Let's reproduce Figure 4 from Zhu et al (2015)[Zhu2015], where they test some dedicated transfer entropy estimators on a bivariate autoregressive system. We will test

  • The Lindner and Zhu1 dedicated transfer entropy estimators, which try to eliminate bias.
  • The KSG1 estimator, which computes TE naively as a sum of mutual information terms (without guaranteed cancellation of biases for the total sum).
  • The Kraskov estimator, which computes TE naively as a sum of entropy terms (without guaranteed cancellation of biases for the total sum).
using CausalityTools
using CairoMakie
using Statistics
using Distributions: Normal

function model2(n::Int)
    𝒩x = Normal(0, 0.1)
    𝒩y = Normal(0, 0.1)
    x = zeros(n+2)
    y = zeros(n+2)
    x[1] = rand(𝒩x)
    x[2] = rand(𝒩x)
    y[1] = rand(𝒩y)
    y[2] = rand(𝒩y)

    for i = 3:n+2
        x[i] = 0.45*sqrt(2)*x[i-1] - 0.9*x[i-2] - 0.6*y[i-2] + rand(𝒩x)
        y[i] = 0.6*x[i-2] - 0.175*sqrt(2)*y[i-1] + 0.55*sqrt(2)*y[i-2] + rand(𝒩y)
    return x[3:end], y[3:end]
te_true = 0.42 # eyeball the theoretical value from their Figure 4.

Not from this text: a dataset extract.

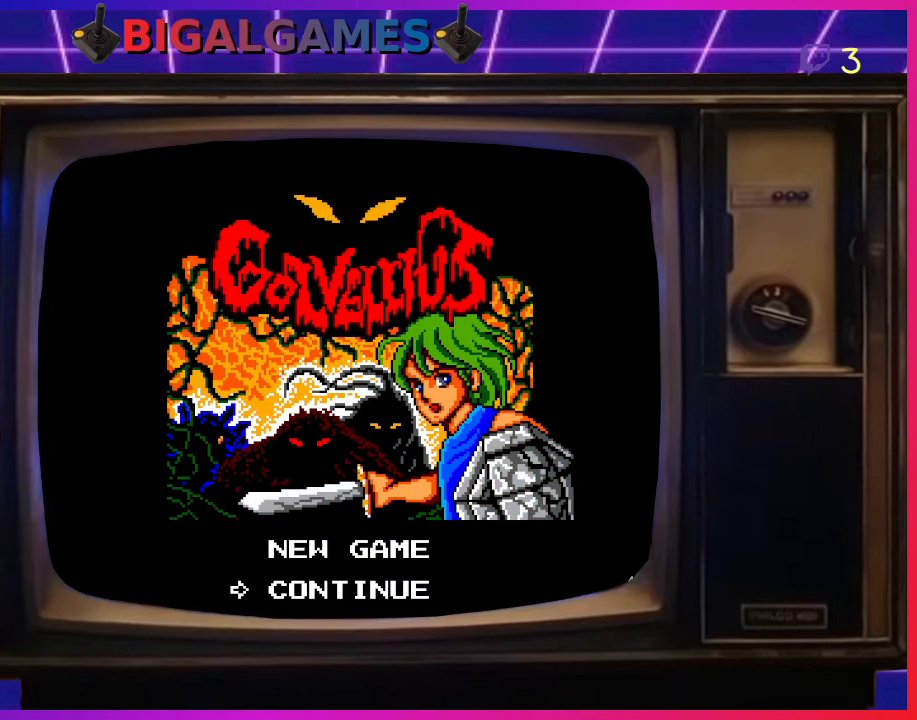
{"buttons": [], "left_stick": "center", "events": [[100, "CROSS", "up"]]}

m = TEShannon(embedding = EmbeddingTE(dT = 2, dS = 2), base = ℯ)
estimators = [Zhu1(k = 8), Lindner(k = 8), KSG1(k = 8), Kraskov(k = 8)]
Ls = [floor(Int, 2^i) for i in 8.0:0.5:11]
nreps = 8
tes_xy = [[zeros(nreps) for i = 1:length(Ls)] for e in estimators]
tes_yx = [[zeros(nreps) for i = 1:length(Ls)] for e in estimators]
for (k, est) in enumerate(estimators)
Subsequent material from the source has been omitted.